En la vida de cada uno de nosotros hay aspectos que nos gustaría que fueran un poquito mejor. Por eso tenemos proyectos en perspectiva. Y nos levantamos cada día dispuestos a aprender, a avanzar y a aprovechar las oportunidades. Eso es estupendo.

No obstante, nuestro afán de mejora no es excusa para dejar de apreciar nuestra vida tal y como está en este momento.

Hubo un tiempo en el que yo estaba muy descontenta con mi vida. Para mí, era un soberano desastre. Y también me preocupaba que así lo creyeran las personas que me rodeaban.
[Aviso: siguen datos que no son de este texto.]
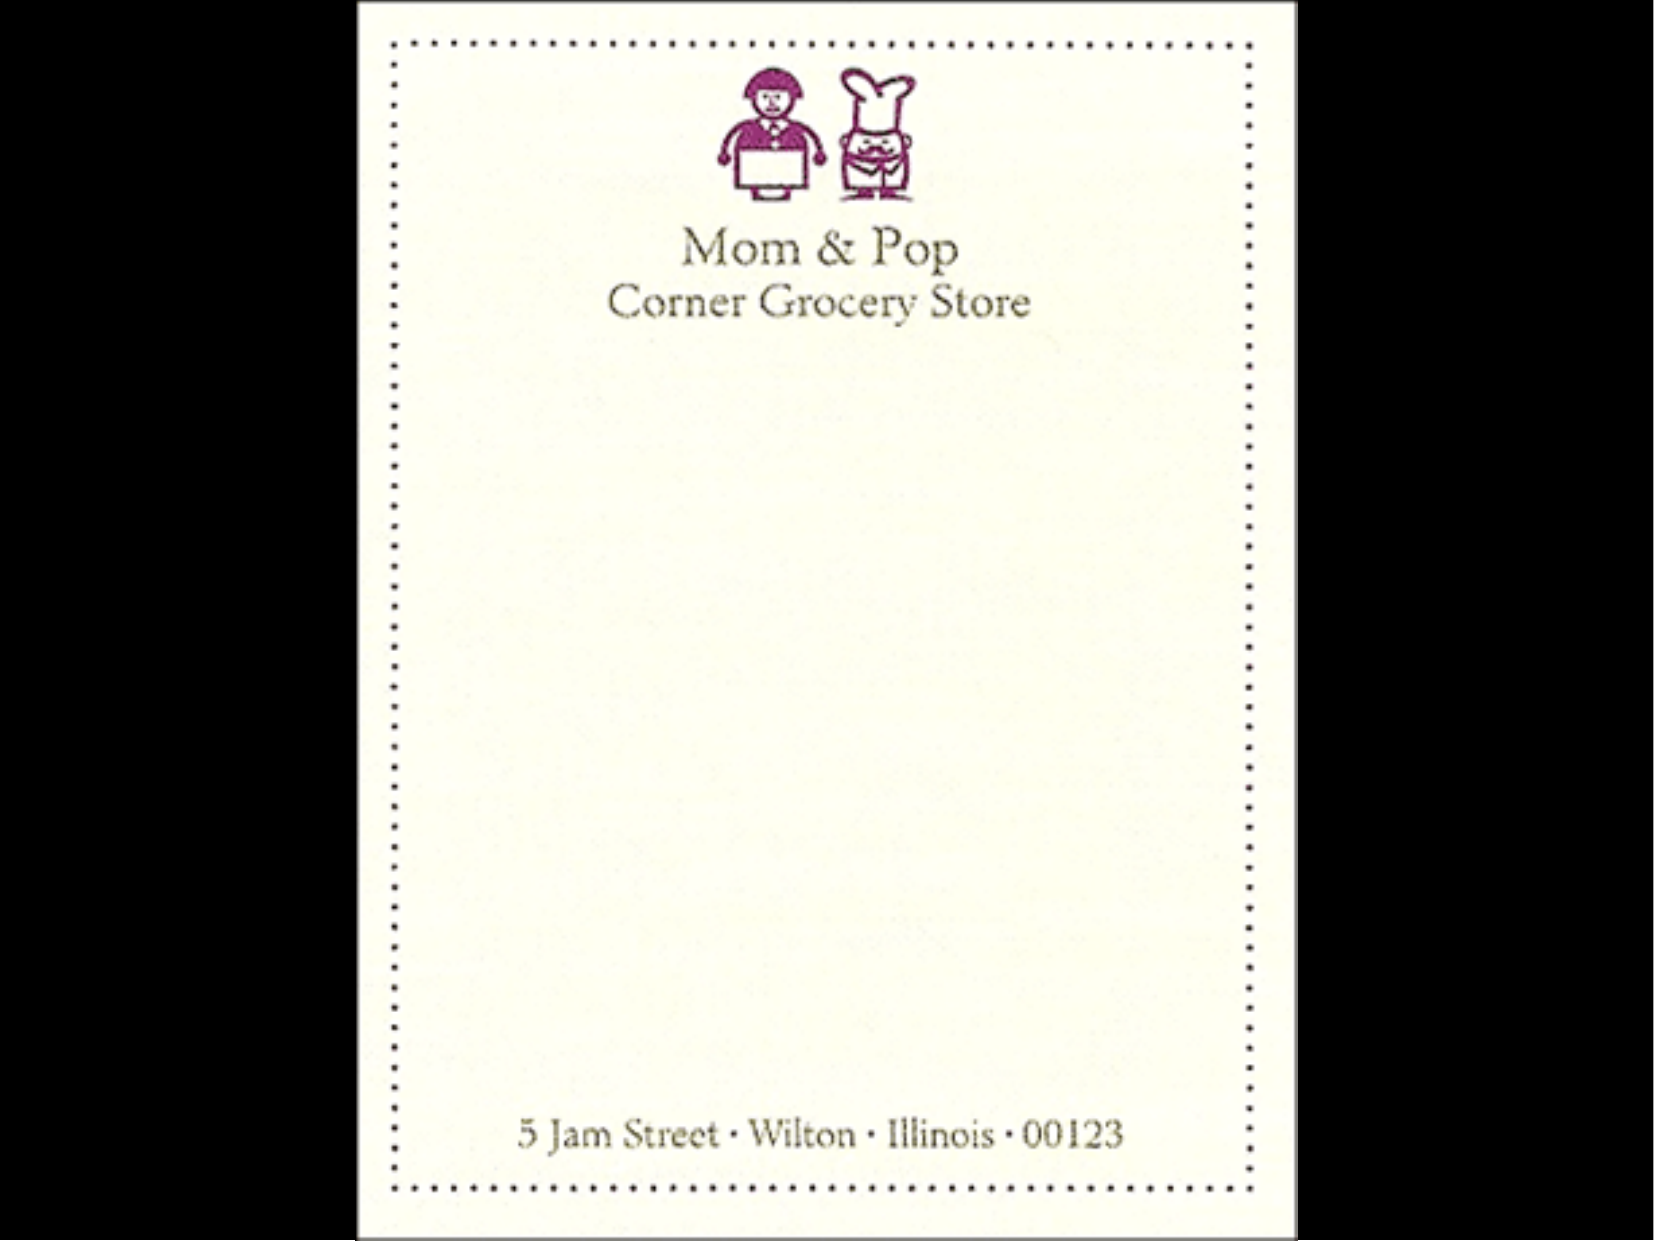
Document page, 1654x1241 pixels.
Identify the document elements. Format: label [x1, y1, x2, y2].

picture [355, 0, 1298, 1241]
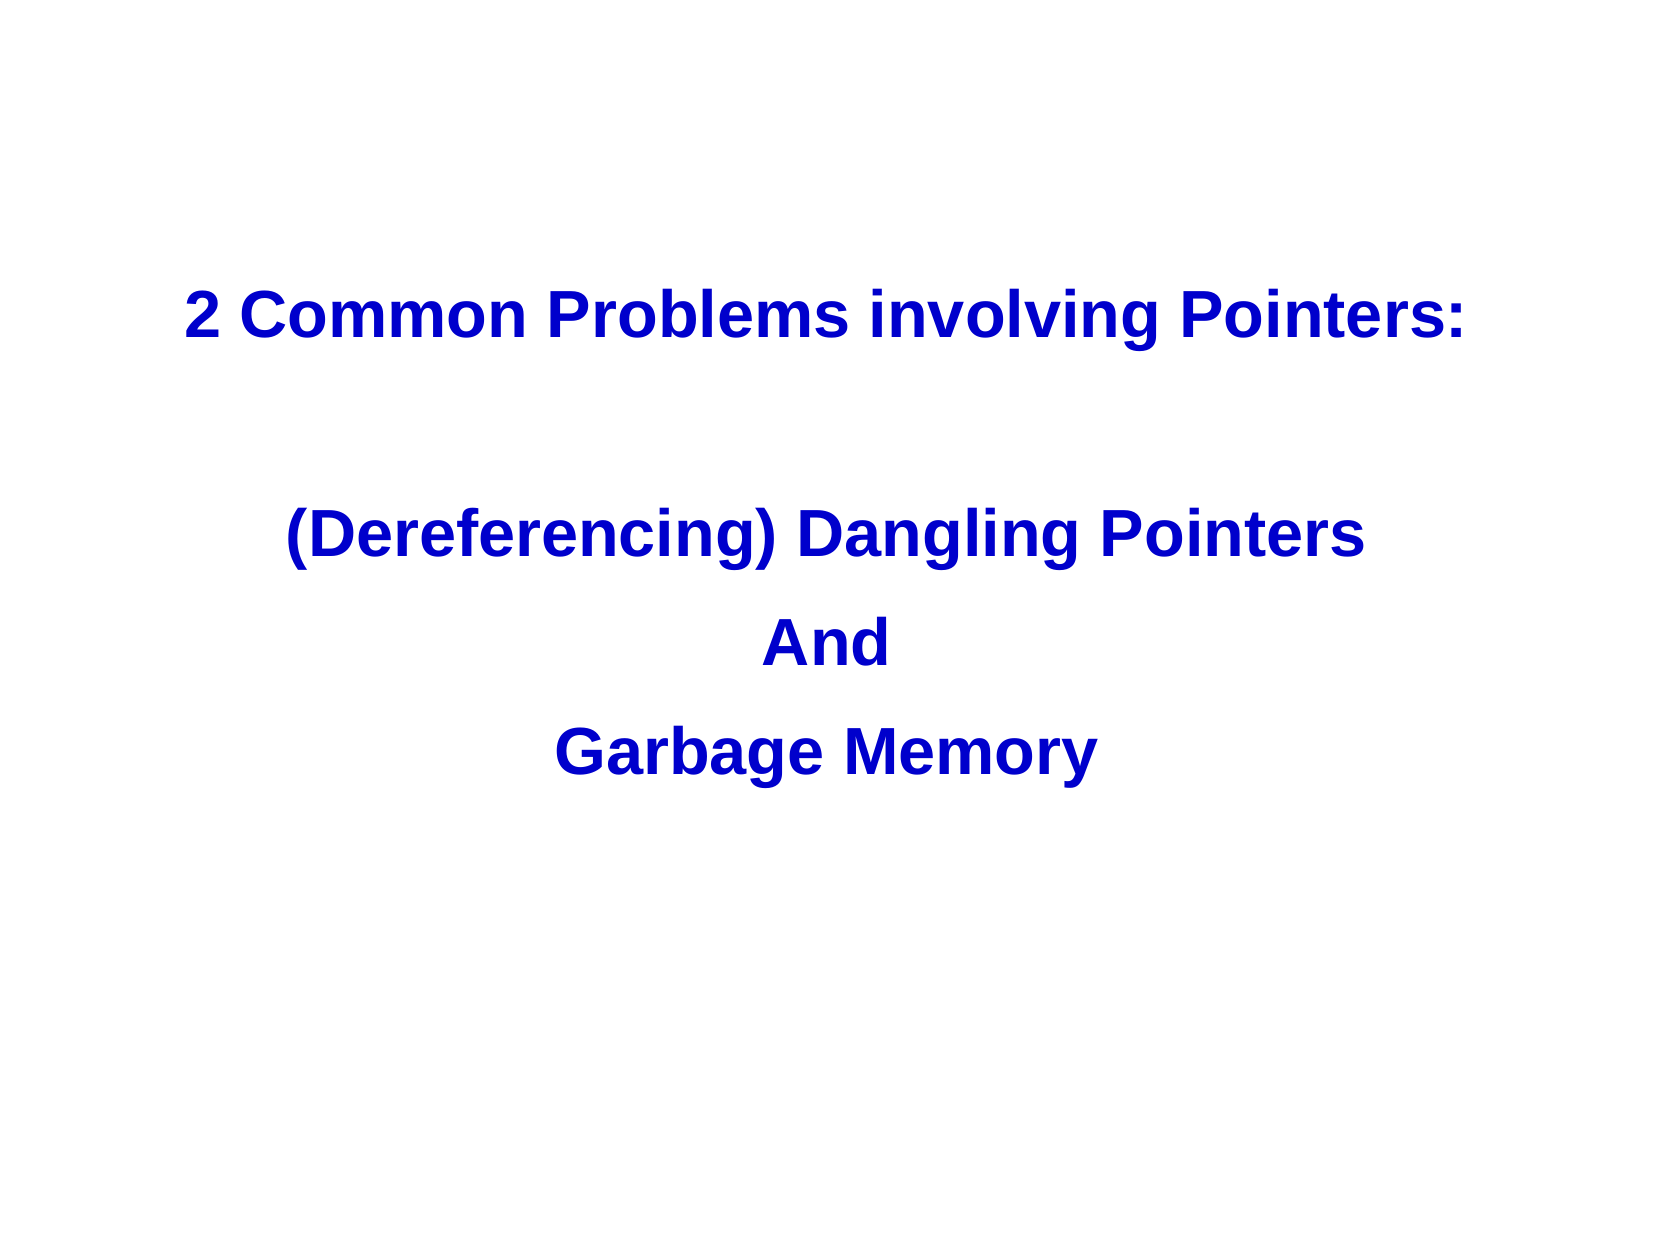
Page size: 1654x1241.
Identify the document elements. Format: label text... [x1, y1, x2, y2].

Su opinión era crucial para mí.

Me esforzaba enormemente para avanzar hacia “una vida mejor”: En la que se me reconociera y se me valorase; en la que me quisieran tal como soy; en la que me descubriera a mí misma como: generosa, inteligente, bella, etc.

Hasta que llegase ese día, pensaba que no podría sentirme feliz.

contenta

¿Cuál es la gracia de esto? Que ese día no ha llegado. O no sé si lo ha hecho, porque ha dejado de ser tan importante para mí que otros me aprueben y me consideren valiosa.

Fui sintiéndome mejor, más contenta, mucho más feliz… cuando quise apreciar la vida tal y como estaba: Imperfecta, con centenares de carencias y de cuestiones que trabajar y pulir.

Y en ésas sigo… Creciendo, aprendiendo, dirigiéndome hacia mis metas. Procurando ser feliz por el camino.

Aunque, lo más desconcertante e imprevisto para mí, ha sido que he avanzado más dándome permiso para ser feliz, para estar contenta y relajada, que cuando me he dejado envolver por preocupación y el descontento.

Si tú también te levantas cada mañana dispuesto a avanzar, te sugiero que pruebes este enfoque, aunque sea sólo por un día. Sólo uno… y te notarás más ligero en el camino:

Sólo por hoy (o por una hora, si te parece mucho tiempo), celebra tu vida. Quiérela y quiérete tú.